Dynamic studies on carbon dioxide capture using lignocellulosic based activated carbons

Abstract

In this work, CO2 adsorption tests are carried out in a lab-scale fixed-bed reactor from a simulated flue-gas, at four temperature levels (30, 45, 60 and 80 °C) and different CO2 concentrations (3–30 %). Three different activated carbons (AC) derived by agricultural raw materials, namely peach stones, olive stones and apricot stones, were synthesized by a combination of pyrolysis and activation by water vapour. The textural characterization of the AC samples by N2 adsorption at −196 °C shows that the AC derived from apricot stones has the highest micropore volume, almost shifted toward ultramicropores, while the AC derived from olive stones shows the highest contribution of meso and macropores. Adsorption tests show that the AC derived from apricot stones has the highest CO2 adsorption capacity at 30 °C, due to its microstructural properties.
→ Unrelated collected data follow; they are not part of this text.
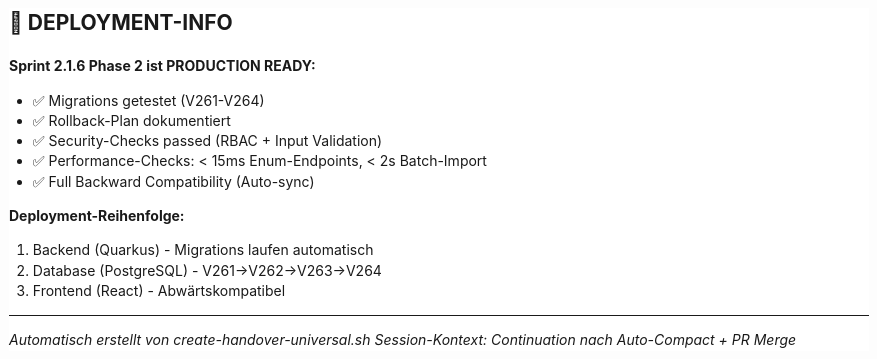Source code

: 
## 🚀 DEPLOYMENT-INFO

**Sprint 2.1.6 Phase 2 ist PRODUCTION READY:**
- ✅ Migrations getestet (V261-V264)
- ✅ Rollback-Plan dokumentiert
- ✅ Security-Checks passed (RBAC + Input Validation)
- ✅ Performance-Checks: < 15ms Enum-Endpoints, < 2s Batch-Import
- ✅ Full Backward Compatibility (Auto-sync)

**Deployment-Reihenfolge:**
1. Backend (Quarkus) - Migrations laufen automatisch
2. Database (PostgreSQL) - V261→V262→V263→V264
3. Frontend (React) - Abwärtskompatibel

---

_Automatisch erstellt von create-handover-universal.sh_
_Session-Kontext: Continuation nach Auto-Compact + PR Merge_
Differently, at higher temperatures, the AC derived from apricot and peach show similar performances, due to their similar content of basic functional groups and pHPZC values. In all the cases, the Freundlich model provides very good data interpretation. The kinetic patterns reveal that the adsorption rate is mainly related to the mean Sauter particle diameter of the AC samples and, at less extent, to their meso and macropore content. Finally, a modelling analysis allowed individuating the intraparticle diffusion as the adsorption rate-limiting step.